» **EXERCISE**: Can you pull out, unchanged, the lines running from the start of the entries up to and including the line with "RMSE on Test Data after"?

Saved entries:
==*==

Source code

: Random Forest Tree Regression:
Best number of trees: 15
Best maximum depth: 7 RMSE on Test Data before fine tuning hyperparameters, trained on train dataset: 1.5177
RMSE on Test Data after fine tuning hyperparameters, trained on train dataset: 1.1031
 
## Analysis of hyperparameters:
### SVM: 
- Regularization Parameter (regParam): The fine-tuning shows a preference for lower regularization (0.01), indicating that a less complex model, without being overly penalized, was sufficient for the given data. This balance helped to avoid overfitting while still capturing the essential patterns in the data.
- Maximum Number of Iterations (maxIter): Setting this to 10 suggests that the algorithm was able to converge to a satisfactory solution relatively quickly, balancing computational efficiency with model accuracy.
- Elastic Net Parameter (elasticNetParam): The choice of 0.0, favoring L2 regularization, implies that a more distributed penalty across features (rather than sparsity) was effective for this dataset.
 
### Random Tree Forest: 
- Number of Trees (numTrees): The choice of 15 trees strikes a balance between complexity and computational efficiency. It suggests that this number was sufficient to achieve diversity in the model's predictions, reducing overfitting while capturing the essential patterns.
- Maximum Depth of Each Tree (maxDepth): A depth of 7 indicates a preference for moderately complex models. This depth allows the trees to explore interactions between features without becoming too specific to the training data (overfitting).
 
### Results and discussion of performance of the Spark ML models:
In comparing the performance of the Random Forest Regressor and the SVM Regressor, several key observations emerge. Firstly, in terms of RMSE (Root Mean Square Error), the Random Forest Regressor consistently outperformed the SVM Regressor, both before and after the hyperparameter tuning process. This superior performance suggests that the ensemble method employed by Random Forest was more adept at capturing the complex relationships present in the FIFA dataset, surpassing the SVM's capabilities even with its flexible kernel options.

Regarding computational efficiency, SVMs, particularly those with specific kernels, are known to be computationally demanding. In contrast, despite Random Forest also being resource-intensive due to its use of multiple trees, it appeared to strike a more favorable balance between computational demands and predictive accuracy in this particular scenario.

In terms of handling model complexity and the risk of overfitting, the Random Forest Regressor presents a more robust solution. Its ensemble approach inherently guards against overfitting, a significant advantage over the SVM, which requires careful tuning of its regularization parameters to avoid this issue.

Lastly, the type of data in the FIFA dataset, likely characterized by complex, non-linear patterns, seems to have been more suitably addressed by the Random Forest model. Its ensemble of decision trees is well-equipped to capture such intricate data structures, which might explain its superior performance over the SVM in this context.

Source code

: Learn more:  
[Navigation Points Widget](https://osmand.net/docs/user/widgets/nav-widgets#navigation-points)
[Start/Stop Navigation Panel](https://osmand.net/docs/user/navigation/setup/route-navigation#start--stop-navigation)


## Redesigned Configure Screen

==*==

» **OUTPUT BELOW**:
Source code

: Random Forest Tree Regression:
Best number of trees: 15
Best maximum depth: 7 RMSE on Test Data before fine tuning hyperparameters, trained on train dataset: 1.5177
RMSE on Test Data after fine tuning hyperparameters, trained on train dataset: 1.1031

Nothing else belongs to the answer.